I’m trying these two short articles:

british intelligence sources report that the group of approximately five somali pirates who have captured the mv Tanya off the somalian coast call themselves the waterways protection regional guard
sources confirmed that diamonds were shipped from yemen to moscow by georgiy giunter on december.

Output: protection is regional guard protection regional guard

giunter is a dealer in jewelry and precious stones who does business in the middle east and russia. giunter is a money launderer in addition to his legitimate gemstone work.

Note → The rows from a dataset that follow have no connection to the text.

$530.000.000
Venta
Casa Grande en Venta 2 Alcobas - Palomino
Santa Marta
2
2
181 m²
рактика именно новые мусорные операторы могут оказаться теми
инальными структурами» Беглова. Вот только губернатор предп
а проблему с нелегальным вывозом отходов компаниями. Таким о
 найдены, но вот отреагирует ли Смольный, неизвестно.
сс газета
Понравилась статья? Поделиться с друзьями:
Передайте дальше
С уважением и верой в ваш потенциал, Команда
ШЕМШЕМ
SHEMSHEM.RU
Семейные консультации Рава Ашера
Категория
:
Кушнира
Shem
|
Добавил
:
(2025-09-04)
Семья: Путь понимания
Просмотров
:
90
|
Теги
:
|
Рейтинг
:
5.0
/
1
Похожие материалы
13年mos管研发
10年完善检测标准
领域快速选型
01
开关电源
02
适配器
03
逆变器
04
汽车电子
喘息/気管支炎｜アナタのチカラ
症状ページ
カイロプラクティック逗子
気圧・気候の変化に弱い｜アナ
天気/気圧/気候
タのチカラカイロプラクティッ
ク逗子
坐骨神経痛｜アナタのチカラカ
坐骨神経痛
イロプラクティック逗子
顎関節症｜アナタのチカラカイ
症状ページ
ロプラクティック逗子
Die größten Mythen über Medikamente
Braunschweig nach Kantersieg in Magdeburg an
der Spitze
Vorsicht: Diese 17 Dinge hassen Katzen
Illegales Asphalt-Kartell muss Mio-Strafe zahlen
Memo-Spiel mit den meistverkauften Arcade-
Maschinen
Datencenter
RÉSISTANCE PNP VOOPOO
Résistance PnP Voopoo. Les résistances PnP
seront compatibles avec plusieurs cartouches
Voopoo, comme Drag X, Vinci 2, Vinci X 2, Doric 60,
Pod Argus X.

Output: sent from yemen to moscow

Ifad · December 31, 2017, 10:38am

i tried to generate translation with OpenNMT-py using @twang pre-trained model:

python3 translate.py -model textsum_acc_51.38_ppl_12.59_e13.pt -src ../data/bitcoin-tosum.txt

However i got this result:

um_acc_51.38_ppl_12.59_e13.pt -src ../data/bitcoin-tosum.txt
Traceback (most recent call last):
File “translate.py”, line 116, in
main()
File “translate.py”, line 39, in main
onmt.ModelConstructor.load_test_model(opt, dummy_opt.dict)
File “/Users/ifadardin/Documents/Python/OpenNMT-py-master/onmt/ModelConstructor.py”, line 114, in load_test_model
map_location=lambda storage, loc: storage)
File “/Library/Frameworks/Python.framework/Versions/3.5/lib/python3.5/site-packages/torch/serialization.py”, line 261, in load
return _load(f, map_location, pickle_module)
File “/Library/Frameworks/Python.framework/Versions/3.5/lib/python3.5/site-packages/torch/serialization.py”, line 409, in _load
result = unpickler.load()
ImportError: No module named ‘onmt.Dict’

I checked in GitHub it might be because onmt.Dict is eliminated on last summer update. Is there any work around here?

pltrdy · January 2, 2018, 9:09am

@SinaMohseni It’s not always easy to debug model’s behavior. Your case may be related to https://github.com/OpenNMT/OpenNMT-py/issues/457 i.e. we sometime need to force a minimum output size otherwise it stops too early. If it does not help I would suggest you to open an issue.

@Ifad As you said, it is occuring because the model has been trained with another OpenNMT-py version. It make sense to open an issue for this.